CoCalc -- Case Study Job Skill Analysis.ipynb

GitHub Repository: suyashi29/python-su
Path: blob/master/Data Science Essentials for Data Analysts/Case Study Job Skill Analysis.ipynb
³⁰⁷⁴ views

Kernel: Python 3 (ipykernel)

EDA on Job Skills vs other factors

What is EDA (Exploratory Data Analysis)?

Definition: Exploratory Data Analysis (EDA) is a critical process in data science used to understand, summarize, and visualize the characteristics of a dataset before applying formal modeling or machine learning algorithms.
Purpose: It focuses on identifying patterns, detecting anomalies, testing hypotheses, and verifying assumptions to make informed decisions about the dataset.
Techniques: Includes summarizing data (mean, median, mode), visualizing data (scatter plots, histograms, box plots), and identifying relationships (correlations and trends).
Tools: Commonly performed using programming languages like Python (libraries: Pandas, Matplotlib, Seaborn) or R, and visualization platforms like Tableau.

Why is EDA Important?

Data Understanding: EDA helps gain a comprehensive understanding of the dataset's structure, content, and quality, ensuring the data is suitable for analysis.
Error Detection: It helps identify missing values, outliers, inconsistencies, or incorrect data types that could affect the accuracy of the analysis.
Feature Selection: Reveals the most relevant features or variables for predictive modeling, improving model efficiency and accuracy.
Hypothesis Formation: Assists in formulating hypotheses based on trends or relationships in the data, guiding further analysis and testing.
Improves Decision-Making: Provides visual insights that are easy to interpret, enabling stakeholders to make informed decisions backed by data.
Foundation for Advanced Analysis: Serves as a crucial first step before applying machine learning models, ensuring the data is clean, relevant, and ready for advanced processing.

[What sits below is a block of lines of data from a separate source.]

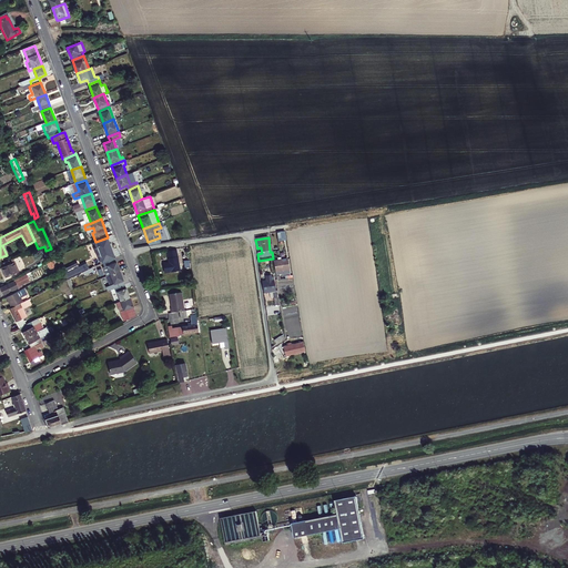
[(179,271),(175,251),(168,252),(169,262),(163,263),(164,273),(179,271)]
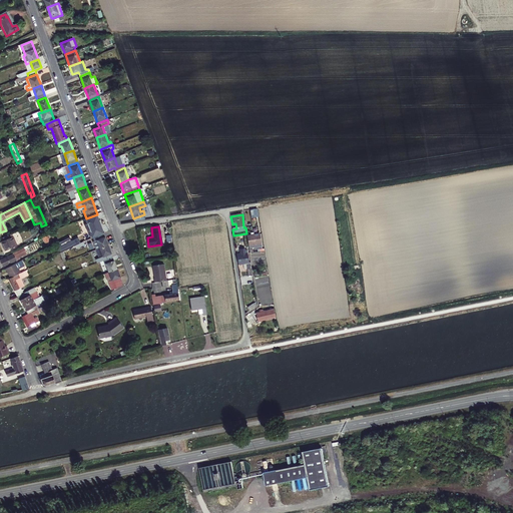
[(93,237),(99,235),(97,230),(88,232),(90,238),(93,237)]
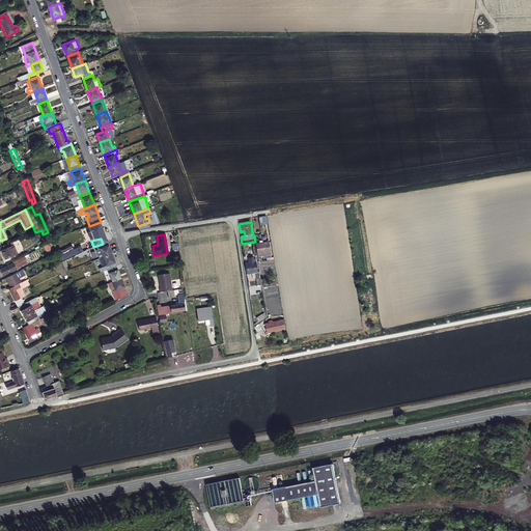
[(75,249),(85,245),(83,241),(62,250),(66,257),(76,253),(75,249)]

Data Description: Dataset Structure

Job ID: A unique identifier for each job entry.
Job Title: The title of the job (e.g., Software Engineer, Data Analyst).
Company: The name of the company (e.g., Tech Corp, Data Inc).
Location: The location of the job (e.g., New York, Remote).
Experience Required (Years): The number of years of experience required for the job.
Skills: A list of relevant skills for the job (e.g., Python, SQL, Communication).
Employment Type: The type of employment (e.g., Full-time, Part-time, Contract).
Salary ($): The estimated salary range for the job position.

Import the necessary libraries and load the dataset

In [1]:

import pandas as pd
import matplotlib.pyplot as plt
import seaborn as sns

# Load the dataset
job_data = pd.read_csv('job_skills_data.csv')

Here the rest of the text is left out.